Since her childhood, Shapiro and her parents spent Thanksgiving with her mom's side of the family in Baltimore. "I hang out with my cousins who come back from college and it's a lot of fun," she says. In the Thanksgiving of 2007, the first Thanksgiving after her parents' separation, Shapiro still attended Thanksgiving with her mom's family. "The only difference was that my dad wasn't there," she says.
Shapiro says the new experience was hard at first, but she easily adapted. "The first holiday where my dad didn't attend was Passover," she remembers. "That was kind of hard but there was nothing I could really do." Now, however, Shapiro has found a balance between celebrating Thanksgiving and other holidays with her parents. "I now usually hang out with my dad and his girlfriend during the day and then go to dinner with my mom and her family [in the evening]" she explains.
Shapiro feels that continuing to visit her mom's family has provided the best possible holiday experience being in a separated family. "It's important to split it up evenly, and have traditions with both parents, but still continue the traditions that you've had during your childhood," she says. Every Thanksgiving Shapiro can always look forward to seeing her aunts, uncles and cousins. "I've been doing that my whole life," Shapiro says. "I wouldn't want to change that." Sharing the spirit
It may seem especially difficult to keep unity during the holidays in larger families.

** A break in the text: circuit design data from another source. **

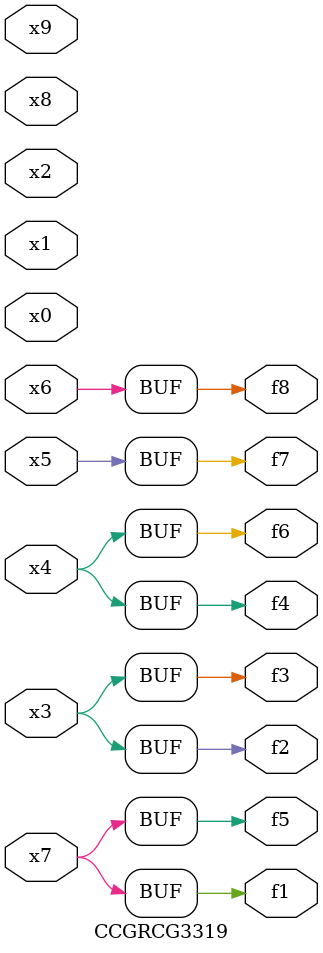
<source format=v>
module CCGRCG3319(
	input x0, x1, x2, x3, x4, x5, x6, x7, x8, x9,
	output f1, f2, f3, f4, f5, f6, f7, f8
);
	assign f1 = x7;
	assign f2 = x3;
	assign f3 = x3;
	assign f4 = x4;
	assign f5 = x7;
	assign f6 = x4;
	assign f7 = x5;
	assign f8 = x6;
endmodule

</source>
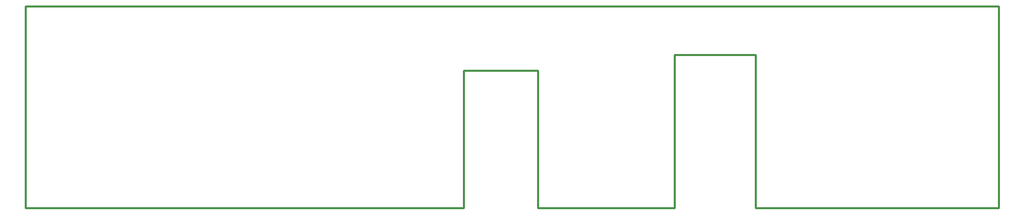
<source format=gm1>
%FSLAX25Y25*%
%MOIN*%
G70*
G01*
G75*
G04 Layer_Color=16711935*
%ADD10R,0.03150X0.05906*%
%ADD11R,0.07087X0.07874*%
%ADD12R,0.07087X0.03937*%
%ADD13R,0.02362X0.02362*%
%ADD14R,0.01654X0.05315*%
%ADD15R,0.05512X0.07480*%
%ADD16R,0.01200X0.01800*%
%ADD17R,0.02756X0.03347*%
%ADD18R,0.10236X0.10236*%
%ADD19R,0.01200X0.03400*%
%ADD20R,0.03400X0.01200*%
%ADD21O,0.02362X0.08661*%
%ADD22C,0.08000*%
%ADD23C,0.01500*%
%ADD24C,0.02000*%
%ADD25C,0.01000*%
%ADD26C,0.01200*%
%ADD27C,0.00800*%
%ADD28C,0.04000*%
%ADD29C,0.05000*%
%ADD30R,0.07218X0.03143*%
%ADD31R,0.03500X0.16700*%
%ADD32R,0.14100X0.03143*%
%ADD33R,0.13100X0.05000*%
%ADD34R,0.03800X0.29600*%
%ADD35R,0.05600X0.30100*%
%ADD36R,0.26100X0.04400*%
%ADD37R,0.18600X0.15300*%
%ADD38C,0.19685*%
%ADD39C,0.08661*%
%ADD40C,0.03228*%
%ADD41C,0.03000*%
%ADD42C,0.02000*%
%ADD43C,0.04000*%
%ADD44R,0.05315X0.02559*%
%ADD45R,0.02362X0.02362*%
%ADD46R,0.03347X0.02756*%
%ADD47R,0.05118X0.03937*%
%ADD48R,0.02559X0.05315*%
%ADD49C,0.03000*%
%ADD50R,0.12464X0.03143*%
%ADD51R,0.13939X0.02900*%
%ADD52R,0.02800X0.15100*%
%ADD53C,0.00600*%
%ADD54C,0.02362*%
%ADD55C,0.00984*%
%ADD56C,0.01969*%
%ADD57C,0.00500*%
%ADD58C,0.00787*%
%ADD59R,0.03950X0.06706*%
%ADD60R,0.07887X0.08674*%
%ADD61R,0.07887X0.04737*%
%ADD62R,0.03162X0.03162*%
%ADD63R,0.02454X0.06115*%
%ADD64R,0.06312X0.08280*%
%ADD65R,0.02000X0.02600*%
%ADD66R,0.03556X0.04147*%
%ADD67R,0.11236X0.11236*%
%ADD68R,0.02200X0.04400*%
%ADD69R,0.04400X0.02200*%
%ADD70O,0.03162X0.09461*%
%ADD71C,0.20485*%
%ADD72C,0.09461*%
%ADD73C,0.04028*%
%ADD74C,0.03800*%
%ADD75R,0.06115X0.03359*%
%ADD76R,0.03162X0.03162*%
%ADD77R,0.04147X0.03556*%
%ADD78R,0.05918X0.04737*%
%ADD79R,0.03359X0.06115*%
D25*
X354331Y-98425D02*
X472441D01*
X248700D02*
X314900D01*
X0D02*
Y0D01*
X472441D01*
X0Y-98425D02*
X212598D01*
X472441D02*
Y0D01*
X212598Y-98425D02*
Y-31496D01*
X212500D02*
X248700D01*
Y-98425D02*
Y-31496D01*
X354331Y-98425D02*
Y-23622D01*
X314900D02*
X354331D01*
X314900Y-98425D02*
Y-23622D01*
X354331Y-98425D02*
X472441D01*
X248700D02*
X314900D01*
X0D02*
Y0D01*
X472441D01*
X0Y-98425D02*
X212598D01*
X472441D02*
Y0D01*
X212598Y-98425D02*
Y-31496D01*
X212500D02*
X248700D01*
Y-98425D02*
Y-31496D01*
X354331Y-98425D02*
Y-23622D01*
X314900D02*
X354331D01*
X314900Y-98425D02*
Y-23622D01*
M02*

</source>
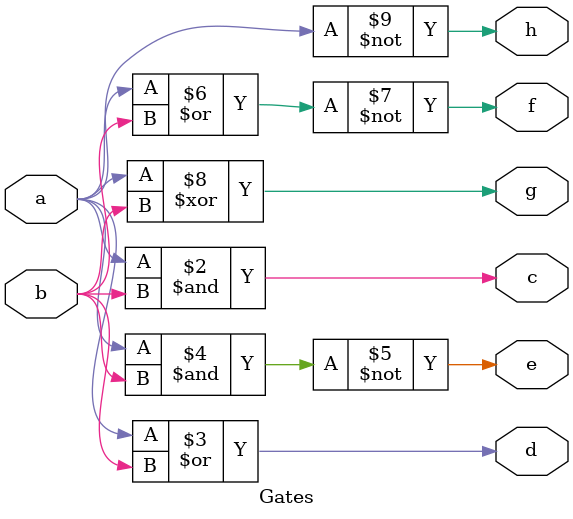
<source format=v>
`timescale 1ns / 1ps

module Gates(a, b, c, d, e, f, g, h);

input a, b;
output reg c, d, e, f, g, h;

always @(a or b)
  begin
       c = a & b;
       d = a | b;
       e = ~(a & b);
       f = ~(a | b); 
       g = a ^ b;
       h = ~a;
  end
endmodule

</source>
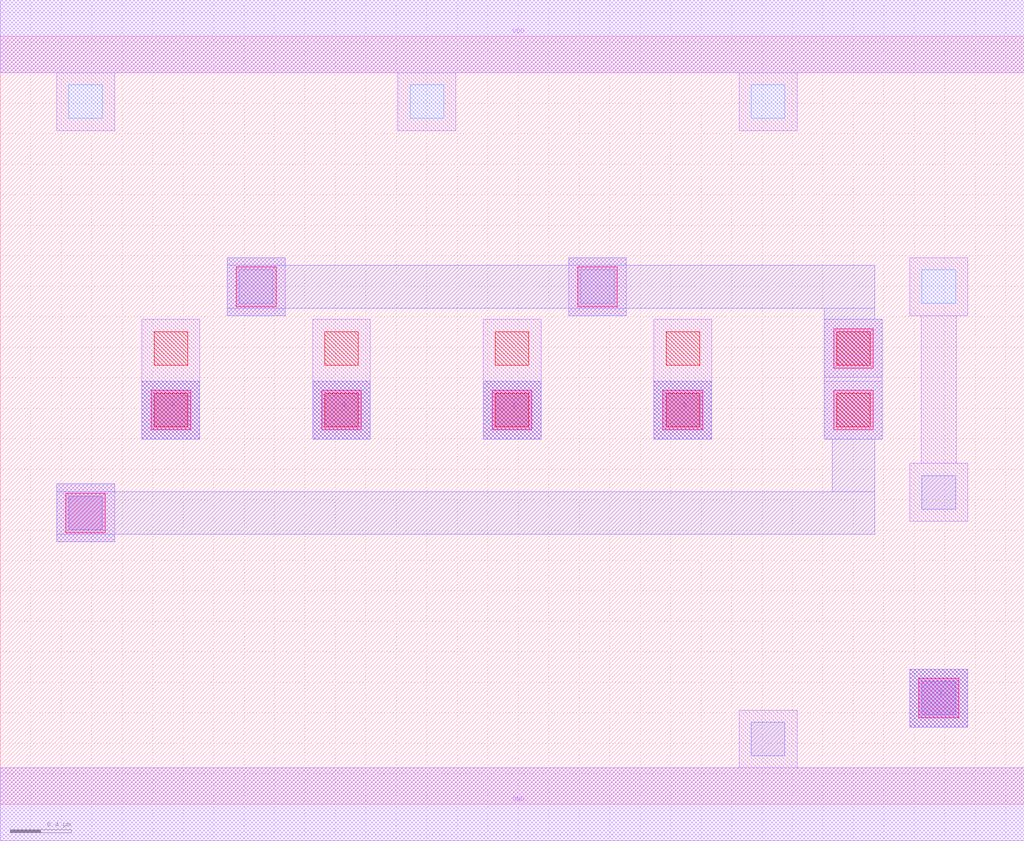
<source format=lef>
MACRO AND4
 CLASS CORE ;
 FOREIGN AND4 0 0 ;
 SIZE 6.72 BY 5.04 ;
 ORIGIN 0 0 ;
 SYMMETRY X Y R90 ;
 SITE unit ;
  PIN VDD
   DIRECTION INOUT ;
   USE POWER ;
   SHAPE ABUTMENT ;
    PORT
     CLASS CORE ;
       LAYER met1 ;
        RECT 0.00000000 4.80000000 6.72000000 5.28000000 ;
    END
  END VDD

  PIN GND
   DIRECTION INOUT ;
   USE POWER ;
   SHAPE ABUTMENT ;
    PORT
     CLASS CORE ;
       LAYER met1 ;
        RECT 0.00000000 -0.24000000 6.72000000 0.24000000 ;
    END
  END GND

  PIN Z
   DIRECTION INOUT ;
   USE SIGNAL ;
   SHAPE ABUTMENT ;
    PORT
     CLASS CORE ;
       LAYER met2 ;
        RECT 5.97000000 0.50700000 6.35000000 0.88700000 ;
    END
  END Z

  PIN C
   DIRECTION INOUT ;
   USE SIGNAL ;
   SHAPE ABUTMENT ;
    PORT
     CLASS CORE ;
       LAYER met2 ;
        RECT 3.17000000 2.39700000 3.55000000 2.77700000 ;
    END
  END C

  PIN A
   DIRECTION INOUT ;
   USE SIGNAL ;
   SHAPE ABUTMENT ;
    PORT
     CLASS CORE ;
       LAYER met2 ;
        RECT 0.93000000 2.39700000 1.31000000 2.77700000 ;
    END
  END A

  PIN D
   DIRECTION INOUT ;
   USE SIGNAL ;
   SHAPE ABUTMENT ;
    PORT
     CLASS CORE ;
       LAYER met2 ;
        RECT 4.29000000 2.39700000 4.67000000 2.77700000 ;
    END
  END D

  PIN B
   DIRECTION INOUT ;
   USE SIGNAL ;
   SHAPE ABUTMENT ;
    PORT
     CLASS CORE ;
       LAYER met2 ;
        RECT 2.05000000 2.39700000 2.43000000 2.77700000 ;
    END
  END B

 OBS
    LAYER polycont ;
     RECT 1.01000000 2.47700000 1.23000000 2.69700000 ;
     RECT 2.13000000 2.47700000 2.35000000 2.69700000 ;
     RECT 3.25000000 2.47700000 3.47000000 2.69700000 ;
     RECT 4.37000000 2.47700000 4.59000000 2.69700000 ;
     RECT 5.49000000 2.47700000 5.71000000 2.69700000 ;
     RECT 1.01000000 2.88200000 1.23000000 3.10200000 ;
     RECT 2.13000000 2.88200000 2.35000000 3.10200000 ;
     RECT 3.25000000 2.88200000 3.47000000 3.10200000 ;
     RECT 4.37000000 2.88200000 4.59000000 3.10200000 ;
     RECT 5.49000000 2.88200000 5.71000000 3.10200000 ;

    LAYER pdiffc ;
     RECT 1.57000000 3.28700000 1.79000000 3.50700000 ;
     RECT 3.81000000 3.28700000 4.03000000 3.50700000 ;
     RECT 6.05000000 3.28700000 6.27000000 3.50700000 ;
     RECT 0.45000000 4.50200000 0.67000000 4.72200000 ;
     RECT 2.69000000 4.50200000 2.91000000 4.72200000 ;
     RECT 4.93000000 4.50200000 5.15000000 4.72200000 ;

    LAYER ndiffc ;
     RECT 4.93000000 0.31700000 5.15000000 0.53700000 ;
     RECT 6.05000000 0.58700000 6.27000000 0.80700000 ;
     RECT 0.45000000 1.80200000 0.67000000 2.02200000 ;
     RECT 6.05000000 1.93700000 6.27000000 2.15700000 ;

    LAYER met1 ;
     RECT 0.00000000 -0.24000000 6.72000000 0.24000000 ;
     RECT 4.85000000 0.24000000 5.23000000 0.61700000 ;
     RECT 5.97000000 0.50700000 6.35000000 0.88700000 ;
     RECT 0.37000000 1.72200000 0.75000000 2.10200000 ;
     RECT 5.41000000 2.39700000 5.79000000 2.77700000 ;
     RECT 0.93000000 2.39700000 1.31000000 3.18200000 ;
     RECT 2.05000000 2.39700000 2.43000000 3.18200000 ;
     RECT 3.17000000 2.39700000 3.55000000 3.18200000 ;
     RECT 4.29000000 2.39700000 4.67000000 3.18200000 ;
     RECT 5.41000000 2.80200000 5.79000000 3.18200000 ;
     RECT 1.49000000 3.20700000 1.87000000 3.58700000 ;
     RECT 3.73000000 3.20700000 4.11000000 3.58700000 ;
     RECT 5.97000000 1.85700000 6.35000000 2.23700000 ;
     RECT 6.04500000 2.23700000 6.27500000 3.20700000 ;
     RECT 5.97000000 3.20700000 6.35000000 3.58700000 ;
     RECT 0.37000000 4.42200000 0.75000000 4.80000000 ;
     RECT 2.61000000 4.42200000 2.99000000 4.80000000 ;
     RECT 4.85000000 4.42200000 5.23000000 4.80000000 ;
     RECT 0.00000000 4.80000000 6.72000000 5.28000000 ;

    LAYER via1 ;
     RECT 6.03000000 0.56700000 6.29000000 0.82700000 ;
     RECT 0.43000000 1.78200000 0.69000000 2.04200000 ;
     RECT 0.99000000 2.45700000 1.25000000 2.71700000 ;
     RECT 2.11000000 2.45700000 2.37000000 2.71700000 ;
     RECT 3.23000000 2.45700000 3.49000000 2.71700000 ;
     RECT 4.35000000 2.45700000 4.61000000 2.71700000 ;
     RECT 5.47000000 2.45700000 5.73000000 2.71700000 ;
     RECT 5.47000000 2.86200000 5.73000000 3.12200000 ;
     RECT 1.55000000 3.26700000 1.81000000 3.52700000 ;
     RECT 3.79000000 3.26700000 4.05000000 3.52700000 ;

    LAYER met2 ;
     RECT 5.97000000 0.50700000 6.35000000 0.88700000 ;
     RECT 0.93000000 2.39700000 1.31000000 2.77700000 ;
     RECT 2.05000000 2.39700000 2.43000000 2.77700000 ;
     RECT 3.17000000 2.39700000 3.55000000 2.77700000 ;
     RECT 4.29000000 2.39700000 4.67000000 2.77700000 ;
     RECT 0.37000000 1.72200000 0.75000000 1.77200000 ;
     RECT 0.37000000 1.77200000 5.74000000 2.05200000 ;
     RECT 0.37000000 2.05200000 0.75000000 2.10200000 ;
     RECT 5.46000000 2.05200000 5.74000000 2.39700000 ;
     RECT 5.41000000 2.39700000 5.79000000 3.18200000 ;
     RECT 1.49000000 3.20700000 1.87000000 3.25700000 ;
     RECT 3.73000000 3.20700000 4.11000000 3.25700000 ;
     RECT 5.41000000 3.18200000 5.74000000 3.25700000 ;
     RECT 1.49000000 3.25700000 5.74000000 3.53700000 ;
     RECT 1.49000000 3.53700000 1.87000000 3.58700000 ;
     RECT 3.73000000 3.53700000 4.11000000 3.58700000 ;

 END
END AND4

</source>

But for junior Tyler Fultz, whose family has been separated since he was five years-old, it only makes the season more exciting.
Fultz, who has one sister, two half-siblings on his mother's side and two half-siblings on his father's side, usually alternates between spending Thanksgiving with his mother, father or grandmother. "It really just changes from year to year," he says.
Because this system has been continued his whole life, Fultz has never had any problems with it, he says. "It's something that I've gotten used to. It's not something that I've gotten upset over." At worst, Fultz may become jealous over not being with one side of the family because he missed out on particular treats. "Sometimes it sounds like they had food that I wanted," Fultz says, laughing.
When spending the holiday with one side of his family, Fultz makes sure he still gives greetings to his other family members over the phone, which keeps the connection strong. "You should still try to talk to both sides as much as you can," Fultz says. "It's the spirit of the holiday, and you don't want to ruin that." Fultz also never forgets to embrace one of the most fundamental parts of Thanksgiving – the meal. "I am one who likes food," he jokes. Staying tied over time
As the years go on, Tingle, Shapiro and Fultz do not see their family's bond fading. Shapiro says no matter what the circumstances, she will want to be able to spend time with each parent. "When I'm in college and have to come back for the holidays it might be harder," Shapiro says. "But I'll probably have a thing where I hang out with my dad and then my mom," she says.
Growing older may add another degree of separation within the family, the three admit, but it will hardly affect the ultimate strength families maintain during the holiday season. "Even though a family is separated doesn't mean they still don't have a bond," Fultz says. "It's important to always keep that bond."
Change is inevitable for a family. But Tingle believes that the love and spirit of a family, separated or not, trumps any sort of physical barrier. "You know that they're always thinking about you during the holidays," she says.